- [Problems to solve]
(a) Answer these from the thread on Impala, Kudu, and timestamps:
(i) Which JDBC driver version appears in the test output?
(ii) Which Kudu version does the earliest message say the discussion refers to?
(iii) How does the Kudu schema design document describe unixtime_micros?
(b) In the thread on Impala, Kudu, and timestamps, shorten the paragraph that begins "A few days ago I was writing some Java code" while keeping its main facts.
(c) Carry on the thread about Impala, Kudu, and timestamps from its last line.

- [Excerpted passage]
•••
Re: Impala, Kudu, and timestamps (and UNIXTIME_MICROS...)

[email protected] Mon, 18 Dec 2017 15:47:25 -0800

It seems to work as expected using the latest version of the Impala JDBC 
driver.  
Might you give that a try and see if it solves your issue?


create table t (pk int primary key, ts timestamp) 
partition by hash(pk) partitions 2 
stored as kudu
tblproperties('kudu.num_tablet_replicas' = '1');

*** Database product version: 2.9.0-cdh5.12.1
*** JDBC Driver version: 02.05.41.1061
TimestampIn:  2017-11-04 22:30:00.0 - getTime(): 1509859800000
TimestampOut: 2017-11-04 22:30:00.0 - getTime(): 1509859800000

On 2017-12-18 04:49, Jeszy <[email protected]> wrote: 
> Hello Franco,
> 
> Thanks for your feedback! I agree there are pain points with using
> timestamps, especially together with other systems.
> Is there any particular approach or solution you propose that would
> work well for you? Have you found any jiras on issues.apache.org that
> describe what you're asking for? Commenting on a jira will help the
> team track your input better.
> 
> Regards,
> Balazs
> 
> On 17 December 2017 at 00:38, Franco Venturi <[email protected]> wrote:
> > Please note that the discussion below refers to the following versions:
> >       - Impala: v2.10.0-cdh5.13.0
> >       - Kudu: 1.5.0-cdh5.13.0
> >       - Everything runs on a standard Cloudera 5.13 installation
> >
> >
> > A few days ago I was writing some Java code to migrate several tables
> > directly from Oracle to Kudu (to be queried later on by our developers and
> > BI tools using Impala). Most of these tables have columns that are of type
> > "timestamp" (to be exact, they come in as instances of class
> > oracle.sql.TIMESTAMP and I cast them to java.sql.Timestamp; for the rest of
> > this discussion I'll assume we only deal with objects of java.sql.Timestamp,
> > to make things simple).
> > As you probably know, Kudu, starting I think with version 1.3.1, has a type
> > called 'UNIXTIME_MICROS') and that type gets mapped by Impala as "Impala
> > TIMESTAMP" data type
> > (https://www.cloudera.com/documentation/enterprise/latest/topics/impala_timestamp.html).
> >
> >
> > A good description of the meaning of 'UNIXTIME_MICROS' in Kudu is in the
> > 'Apache Kudu Schema Design' document
> > (https://kudu.apache.org/docs/schema_design.html), which says:
> >
> >
> >       unixtime_micros (64-bit microseconds since the Unix epoch)
> >
> >
> > where the 'Unix epoch' is defined as 1/1/1970 00:00:00 GMT.
•••
[Records drawn from a data collection]
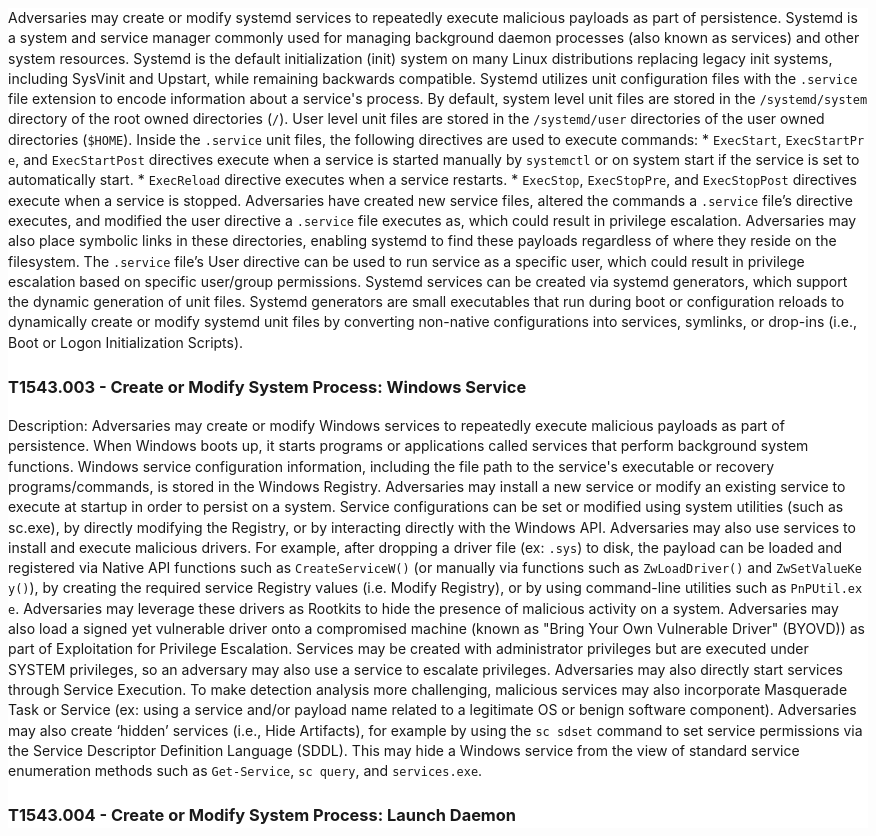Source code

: Adversaries may create or modify systemd services to repeatedly execute malicious payloads as part of persistence. Systemd is a system and service manager commonly used for managing background daemon processes (also known as services) and other system resources. Systemd is the default initialization (init) system on many Linux distributions replacing legacy init systems, including SysVinit and Upstart, while remaining backwards compatible. Systemd utilizes unit configuration files with the `.service` file extension to encode information about a service's process. By default, system level unit files are stored in the `/systemd/system` directory of the root owned directories (`/`). User level unit files are stored in the `/systemd/user` directories of the user owned directories (`$HOME`). Inside the `.service` unit files, the following directives are used to execute commands: * `ExecStart`, `ExecStartPre`, and `ExecStartPost` directives execute when a service is started manually by `systemctl` or on system start if the service is set to automatically start. * `ExecReload` directive executes when a service restarts. * `ExecStop`, `ExecStopPre`, and `ExecStopPost` directives execute when a service is stopped. Adversaries have created new service files, altered the commands a `.service` file’s directive executes, and modified the user directive a `.service` file executes as, which could result in privilege escalation. Adversaries may also place symbolic links in these directories, enabling systemd to find these payloads regardless of where they reside on the filesystem. The `.service` file’s User directive can be used to run service as a specific user, which could result in privilege escalation based on specific user/group permissions. Systemd services can be created via systemd generators, which support the dynamic generation of unit files. Systemd generators are small executables that run during boot or configuration reloads to dynamically create or modify systemd unit files by converting non-native configurations into services, symlinks, or drop-ins (i.e., Boot or Logon Initialization Scripts).

### T1543.003 - Create or Modify System Process: Windows Service

Description:
Adversaries may create or modify Windows services to repeatedly execute malicious payloads as part of persistence. When Windows boots up, it starts programs or applications called services that perform background system functions. Windows service configuration information, including the file path to the service's executable or recovery programs/commands, is stored in the Windows Registry. Adversaries may install a new service or modify an existing service to execute at startup in order to persist on a system. Service configurations can be set or modified using system utilities (such as sc.exe), by directly modifying the Registry, or by interacting directly with the Windows API. Adversaries may also use services to install and execute malicious drivers. For example, after dropping a driver file (ex: `.sys`) to disk, the payload can be loaded and registered via Native API functions such as `CreateServiceW()` (or manually via functions such as `ZwLoadDriver()` and `ZwSetValueKey()`), by creating the required service Registry values (i.e. Modify Registry), or by using command-line utilities such as `PnPUtil.exe`. Adversaries may leverage these drivers as Rootkits to hide the presence of malicious activity on a system. Adversaries may also load a signed yet vulnerable driver onto a compromised machine (known as "Bring Your Own Vulnerable Driver" (BYOVD)) as part of Exploitation for Privilege Escalation. Services may be created with administrator privileges but are executed under SYSTEM privileges, so an adversary may also use a service to escalate privileges. Adversaries may also directly start services through Service Execution. To make detection analysis more challenging, malicious services may also incorporate Masquerade Task or Service (ex: using a service and/or payload name related to a legitimate OS or benign software component). Adversaries may also create ‘hidden’ services (i.e., Hide Artifacts), for example by using the `sc sdset` command to set service permissions via the Service Descriptor Definition Language (SDDL). This may hide a Windows service from the view of standard service enumeration methods such as `Get-Service`, `sc query`, and `services.exe`.

### T1543.004 - Create or Modify System Process: Launch Daemon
•••
- [Responses per task]
(a)
(i) 02.05.41.1061
(ii) 1.5.0-cdh5.13.0
(iii) 64-bit microseconds since the Unix epoch

(b) The writer was using Java code to migrate several tables directly from Oracle to Kudu, where developers and BI tools would later query them through Impala. Most of the tables have timestamp columns. Their values arrive as oracle.sql.TIMESTAMP objects and are cast to java.sql.Timestamp, and the rest of the discussion assumes java.sql.Timestamp objects only.

(c)
> >
> >
> > With this understanding I went ahead and wrote my Java code; when I ran the
> > first few tests, I noticed that the timestamp values returned by Impala (I
> > created in Impala an 'external' table 'stored as kudu') were off by several
> > hours compared to the values returned by the original table in Oracle (our
> > servers, both the Oracle ones and the Impala/Kudu ones, are all configured
> > in the 'America/New_York' timezone).
> >
> >
> > To investigate this difference, I created a simple table in Kudu with just
> > two columns, an INT64 as the primary key and a UNIXTIME_MICROS as a
> > timestamp. I ran a few inserts and selects over this table in Impala and
> > figured out that Impala stores a value that is more or less defined as
> > follow:
> >
> >
> >       number of microseconds since the Unix epoch (i.e. what I was expecting
> > originally)
> >       + offset of the timestamp I inserted with respect to GMT (in my case
> > this offset is the offset for EST or EDT depending if that timestamp was
> > during EST (winter) or EDT (summer))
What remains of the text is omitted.